We have to pick our battles:

Of course, there are complications here, as well. For example, we can distinguish between permissible involvement in someone else's transgression and impermissible involvement in someone else's transgression, and we can ask whether both or only one of these ways of being involved undermines one's standing to blame. Patrick Todd (2012) argues that only impermissible involvement undermines one's standing to blame, and to illustrate his point he imagines two Nazi commanders, one of whom is committed to the Nazi cause and the other of whom is using his position of power as an attempt to undermine the regime. If, in order to keep up appearances, the latter commander issues an order for a subordinate to perform an action that is morally impermissible, does he lose his standing to blame the subordinate? Todd claims that he doesn't, and thus that there is an important distinction between complicity that undermines standing and complicity that doesn't.

Gregory Mellema (2006) provides a very useful way of assessing different levels of individual contribution by distinguishing between six different ways in which individuals can be complicit in wrong-doing. According to Mellema, individuals can induce or command others to produce harm. They can counsel others to produce harm. They can give consent to the production of harm by others. They can praise these others when they produce the harm. They can fail to stop them from producing it. 
A second way of tackling the distribution question in this context that does not seem to violate the principle of individual freedom is to look, not just at the particular role that individuals played in their community's production of harm, but at how much freedom the individuals had to distance themselves from the community that has done wrong. Here we might want to use voluntariness of membership as a criterion of responsibility. Jan Narveson (2002) does so himself in his generally skeptical work on collective responsibility. Narveson argues that in thinking about the responsibility of individuals for group harms we need to be careful to distinguish between four different kinds of groups, namely: those that are fully voluntary; those that are involuntary in entrance but voluntary in exit; those that are voluntary in entrance but involuntary in exit; and those that are voluntary in neither respect. As Narveson makes clear, responsibility is diminished, if not eradicated, as we go down this list.

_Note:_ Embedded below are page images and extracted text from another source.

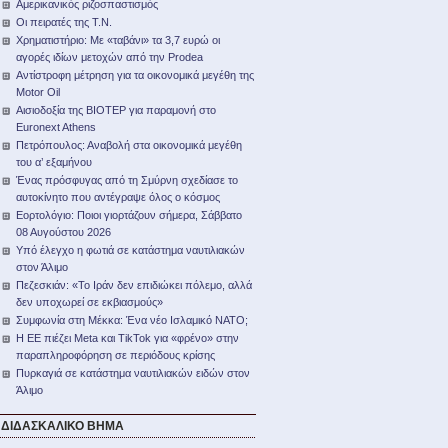
Αμερικανικός ριζοσπαστισμός
Οι πειρατές της Τ.Ν.
Χρηματιστήριο: Με «ταβάνι» τα 3,7 ευρώ οι
αγορές ιδίων μετοχών από την Prodea
Αντίστροφη μέτρηση για τα οικονομικά μεγέθη της
Motor Oil
Αισιοδοξία της ΒΙΟΤΕΡ για παραμονή στο
Euronext Athens
Πετρόπουλος: Αναβολή στα οικονομικά μεγέθη
του α’ εξαμήνου
Ένας πρόσφυγας από τη Σμύρνη σχεδίασε το
αυτοκίνητο που αντέγραψε όλος ο κόσμος
Εορτολόγιο: Ποιοι γιορτάζουν σήμερα, Σάββατο
08 Αυγούστου 2026
Υπό έλεγχο η φωτιά σε κατάστημα ναυτιλιακών
στον Άλιμο
Πεζεσκιάν: «Το Ιράν δεν επιδιώκει πόλεμο, αλλά
δεν υποχωρεί σε εκβιασμούς»
Συμφωνία στη Μέκκα: Ένα νέο Ισλαμικό ΝΑΤΟ;
Η ΕΕ πιέζει Meta και TikTok για «φρένο» στην
παραπληροφόρηση σε περιόδους κρίσης
Πυρκαγιά σε κατάστημα ναυτιλιακών ειδών στον
Άλιμο
ΔΙΔΑΣΚΑΛΙΚΟ ΒΗΜΑ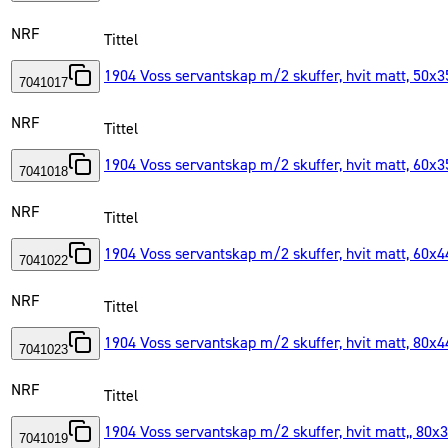
NRF
Tittel
1904 Voss servantskap m/2 skuffer, hvit matt, 50x
7041017
NRF
Tittel
1904 Voss servantskap m/2 skuffer, hvit matt, 60x
7041018
NRF
Tittel
1904 Voss servantskap m/2 skuffer, hvit matt, 60x
7041022
NRF
Tittel
1904 Voss servantskap m/2 skuffer, hvit matt, 80x
7041023
NRF
Tittel
1904 Voss servantskap m/2 skuffer, hvit matt,, 80
7041019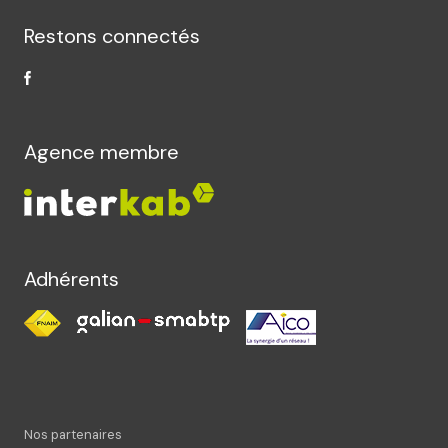
Restons connectés
Agence membre
Adhérents
Nos partenaires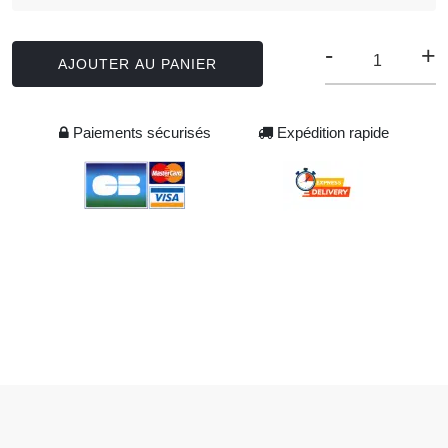
-
+
AJOUTER AU PANIER
Paiements sécurisés
Expédition rapide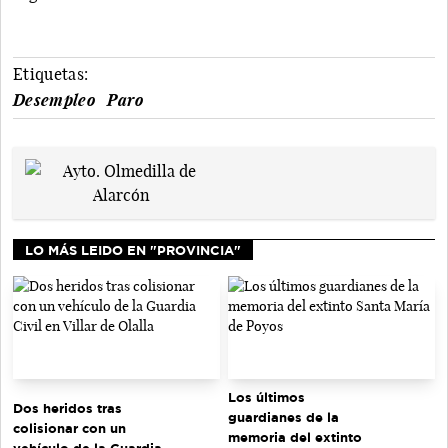
Etiquetas:
Desempleo
Paro
LO MÁS LEIDO EN "PROVINCIA"
Los últimos
Dos heridos tras
guardianes de la
colisionar con un
memoria del extinto
vehículo de la Guardia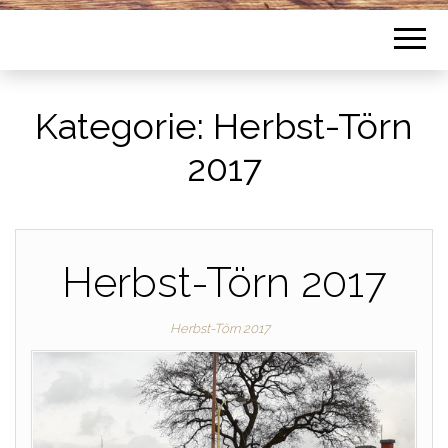
Kategorie:
Herbst-Törn
2017
Herbst-Törn 2017
Herbst-Törn 2017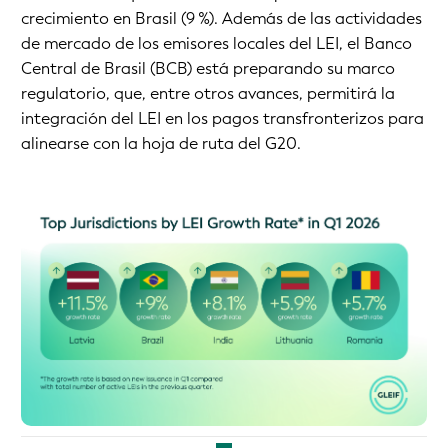
crecimiento en Brasil (9 %). Además de las actividades
de mercado de los emisores locales del LEI, el Banco
Central de Brasil (BCB) está preparando su marco
regulatorio, que, entre otros avances, permitirá la
integración del LEI en los pagos transfronterizos para
alinearse con la hoja de ruta del G20.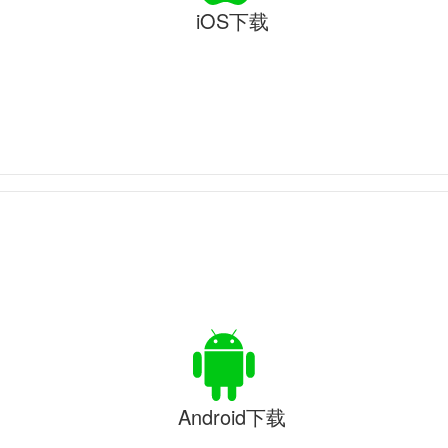
iOS下载
Android下载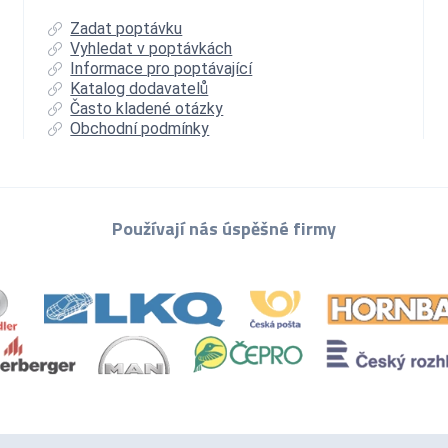
Zadat poptávku
Vyhledat v poptávkách
Informace pro poptávající
Katalog dodavatelů
Často kladené otázky
Obchodní podmínky
Používají nás úspěšné firmy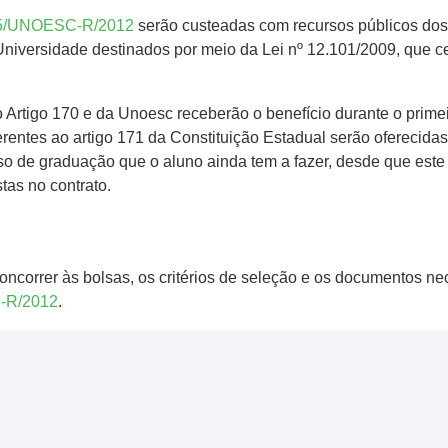
 55/UNOESC-R/2012
serão custeadas com recursos públicos dos 
niversidade destinados por meio da Lei nº 12.101/2009, que ce
 Artigo 170 e da Unoesc receberão o benefício durante o prime
erentes ao artigo 171 da Constituição Estadual serão oferecida
urso de graduação que o aluno ainda tem a fazer, desde que e
tas no contrato.
oncorrer às bolsas, os critérios de seleção e os documentos n
C-R/2012
.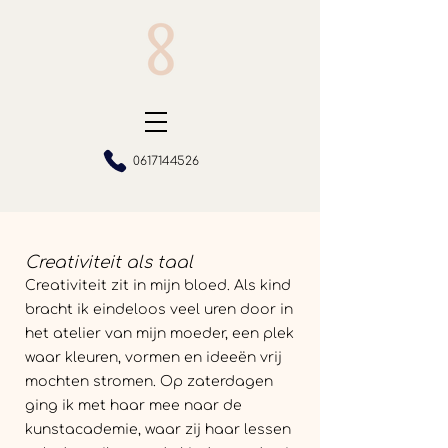
0617144526
Creativiteit als taal​
Creativiteit zit in mijn bloed. Als kind
bracht ik eindeloos veel uren door in
het atelier van mijn moeder, een plek
waar kleuren, vormen en ideeën vrij
mochten stromen. Op zaterdagen
ging ik met haar mee naar de
kunstacademie, waar zij haar lessen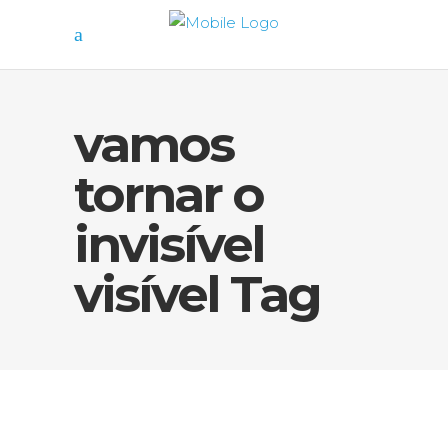
vamos
tornar o
invisível
visível Tag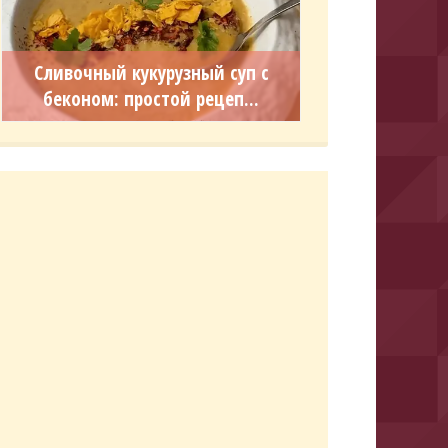
Сливочный кукурузный суп с
беконом: простой рецеп...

iii) As I've indicated elsewhere, I think it's permissible for a Christian small businessman to lie in situations like this. I think that's a morally permissible form of civil resistance to unjust or immoral demands. That doesn't necessarily mean it's obligatory in those situations.

iv) I think some Christians or organizations have a greater responsibility to resist tyranny than others. Some people have less to lose than others. To take an extreme example, a Christian with terminal cancer. Not much the gov't can do to him. 

Some people have fewer prior obligations or social responsibilities (e.g. dependents) than others. They can assume a greater personal risk without harming others in the process. 

Some individuals or institutions have the wealth, popularity, and or legal authority to put up a more effective resistance than the easy marks that gay/trans lobby picks on, viz. Alabama Supreme Court, Duck Dynasty, Chick-fil-A. 


  1. How would you reply to somebody who might argue that lying about one’s Christian position on an issue to protect one’s self or family would be a case of denying Him before men (Matt. 10:33) or a failure to take up one’s cross (Matt. 16:24) in the sense of a willingness to be treated like a criminal? Thanks.

  2. i) There's an elementary distinction between putting yourself at risk and putting others at risk–especially others you're responsible for. Those are not morally equivalent.

    Indeed, the very act of protecting someone else may endanger the person who comes to his aid.

    Willingness to be treated like a criminal is very different from willingness to let others be treated like criminals.

    ii) Likewise, if, say, you're the breadwinner, then what harms you harms your dependents.

    Or what if you're the only caregiver for an elderly parent?

    We have multiple obligations in Scripture. So these have to be balanced.